*** Text section Section Begins ***

Our loans are primarily to businesses and individuals located in Monmouth,
Middlesex, and Ocean Counties, New Jersey. We believe that our strategy of
customer service, competitive rate structures, and selective marketing will
continue to enable us to gain market entry to local loans and deposits. Bank
mergers and consolidations have also contributed to our efforts to attract
borrowers and depositors. We intend to continue to pursue quality loans in all
lending categories within our market area.

                                       11




Allowance for Loan Losses

The allowance for loan losses was $1.8 million, or 1.30% of total loans, at June
30, 2001 compared to $1.6 million, or 1.30% of total loans, at December 31,
2000. At June 30, 2001 and December 31, 2000, we had no non-performing loans.
The increase in the balance of the allowance for loan losses is the result of
our review of several factors including the continued growth of our loan
portfolio and our assessment of economic conditions, credit quality and other
loss factors that may be inherent in the existiong loan portfolilo.

*** Text section Section Ends ***

_To-do item a_
Transcribe the loan passage between "The increase in" and "existiong loan portfolilo.", inclusive.
The loan passage and the listing are unrelated.

*** Extracted entries Section Begins ***

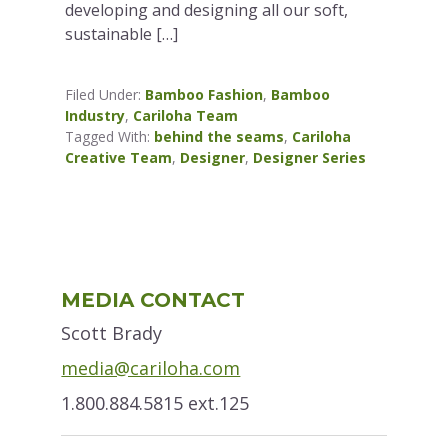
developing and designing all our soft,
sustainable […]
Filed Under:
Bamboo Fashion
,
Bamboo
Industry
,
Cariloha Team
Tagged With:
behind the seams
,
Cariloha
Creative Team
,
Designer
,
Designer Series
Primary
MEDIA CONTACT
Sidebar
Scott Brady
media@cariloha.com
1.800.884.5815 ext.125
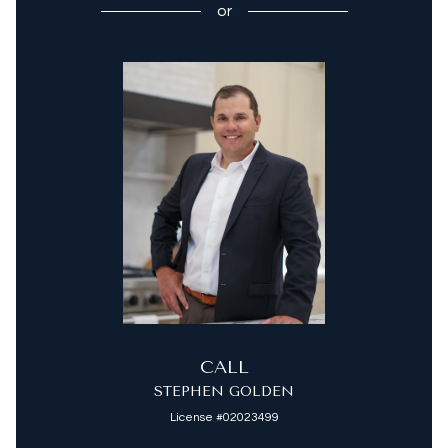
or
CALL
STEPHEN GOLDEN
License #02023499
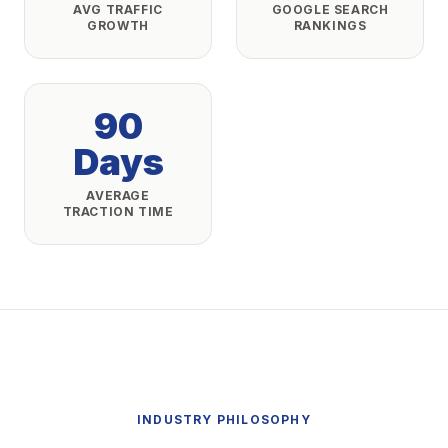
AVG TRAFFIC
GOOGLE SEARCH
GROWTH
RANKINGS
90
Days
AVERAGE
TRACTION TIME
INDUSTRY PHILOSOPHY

*** Extracted entries Section Ends ***

_To-do item b_
Repeat word for word the lines of the listing between the one holding "AVG TRAFFIC" and the listing's final line, inclusive.

_Answer section a_
The increase in the balance of the allowance for loan losses is the result of
our review of several factors including the continued growth of our loan
portfolio and our assessment of economic conditions, credit quality and other
loss factors that may be inherent in the existiong loan portfolilo.

_Answer section b_
AVG TRAFFIC
GOOGLE SEARCH
GROWTH
RANKINGS
90
Days
AVERAGE
TRACTION TIME
INDUSTRY PHILOSOPHY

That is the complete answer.